- _YOUR TASK_
Transcribe the passage of the hexagon vector thread below word for word, from "Determine the unknown" up to and including "from $A$ to $B$.".

- _EXERCISE TEXT_
- Opening Delimiter -
Determine the unknown vertices of a regular hexagon using vectorial methods

Question

$OABCDE$ is a regular hexagon, where $\overrightarrow{OA} = {\bf a}$ and $\overrightarrow{OB} = {\bf b}$. What are the position vectors of $C$, $D$, and $E$ in terms of $\bf a$ and $\bf b$?

Is it even possible to answer this question?

Answer 1

Pardon the crude sketch—I’m currently on the school bus. I’m going to show you how to think through finding $C$, and then I’ll let you try the rest.

Remember that vectors add tip to tail, and the vector $\overrightarrow{OB}$ to take you from $O$ to $B$ is the vector to take you from $O$ to $A$ plus the vector to take you from $A$ to $B$.

By that logic we can easily find $\overrightarrow{AB}={\bf b}-{\bf a}$.

Then, use the wonderful symmetry of the hexagon to solve the rest. Since $\overrightarrow{BC}$ has the same vertical component as $\overrightarrow{AB}$, adding $\overrightarrow{OB}+\overrightarrow{AB}$ will give us a vector that points to the correct height of $C$ but too far to the right. So, to bring the vector tip back to the left, add the negative $-\bf a$.

That way we have $$\overrightarrow{OC}=\overrightarrow{OB}+\overrightarrow{AB}-{\bf a}=2{\bf b}-{\bf a}$$

Using that way of thinking, can you try the rest and then come back if you’re still having trouble?

Answer 2

More than a hint...Draw an accurate picture of a hexagon to start with. It should be easy for you to show that $\overrightarrow{BC}=-2\underline{a}+\underline{b}$ so that $\overrightarrow{OC}=2\underline{b}-2\underline{a}$. Then $\overrightarrow{OD}=\overrightarrow{OC}-\underline{a}$ etcetera...

Answer 3

Note that

$$AB=b-a$$

$$BC=AB-a=b-2a\implies OC=b+BC=2b-2a$$

$$CD=OC-a=2b-3a$$

$$OE=OC-b=b-2a$$
- Closing Delimiter -
- _INPUT DATA_
- Opening Delimiter -
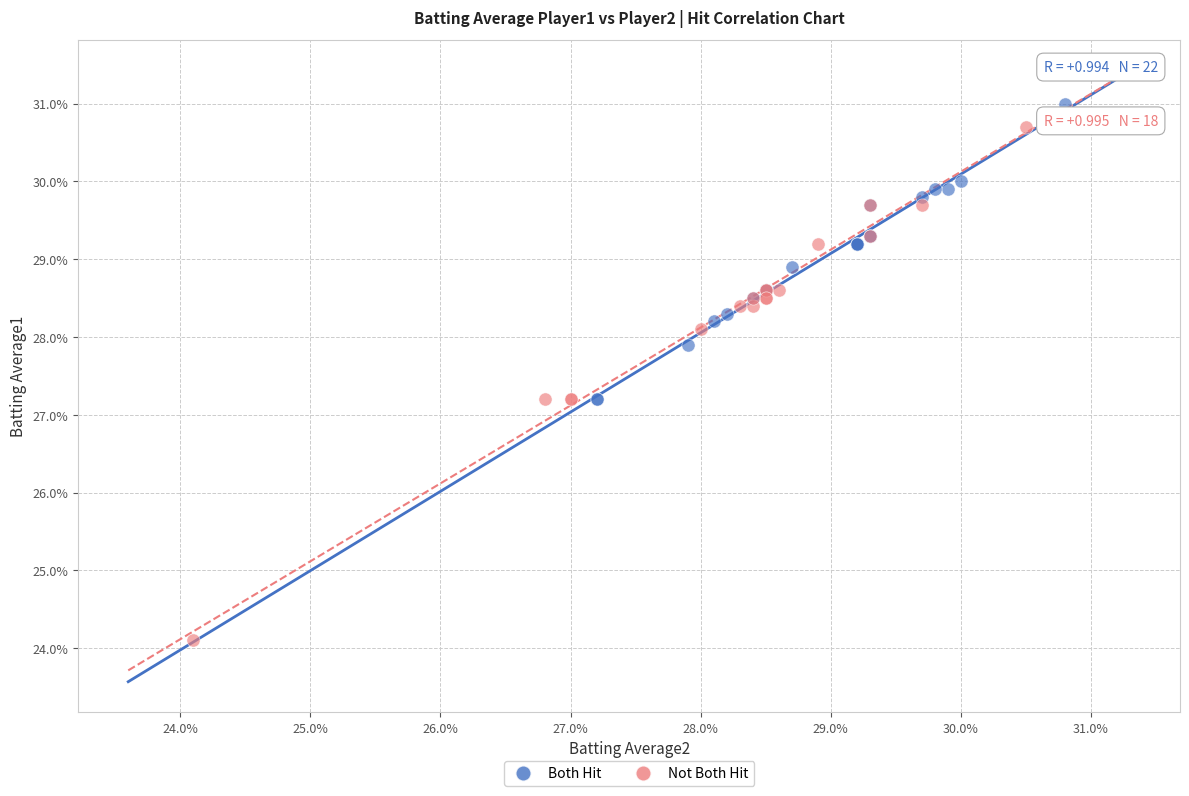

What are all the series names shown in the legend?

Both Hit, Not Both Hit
- Closing Delimiter -
- Opening Delimiter -
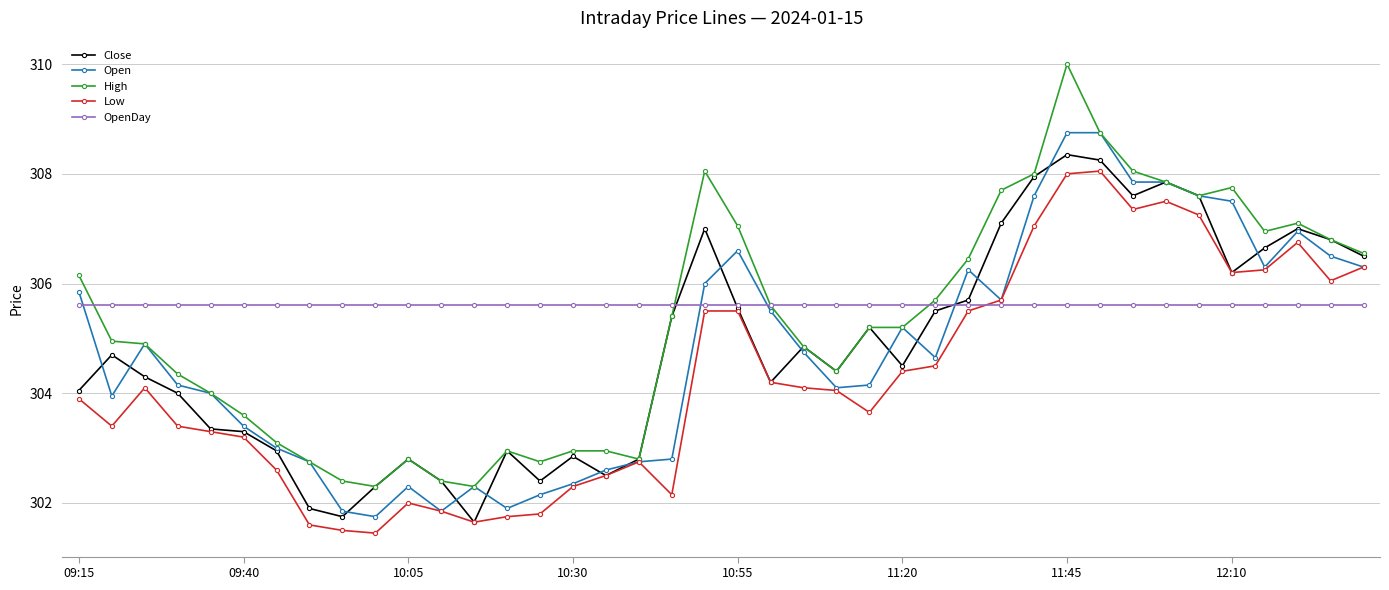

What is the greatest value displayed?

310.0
- Closing Delimiter -
- _ANSWER FOR THIS EXERCISE_
Determine the unknown vertices of a regular hexagon using vectorial methods

Question

$OABCDE$ is a regular hexagon, where $\overrightarrow{OA} = {\bf a}$ and $\overrightarrow{OB} = {\bf b}$. What are the position vectors of $C$, $D$, and $E$ in terms of $\bf a$ and $\bf b$?

Is it even possible to answer this question?

Answer 1

Pardon the crude sketch—I’m currently on the school bus. I’m going to show you how to think through finding $C$, and then I’ll let you try the rest.

Remember that vectors add tip to tail, and the vector $\overrightarrow{OB}$ to take you from $O$ to $B$ is the vector to take you from $O$ to $A$ plus the vector to take you from $A$ to $B$.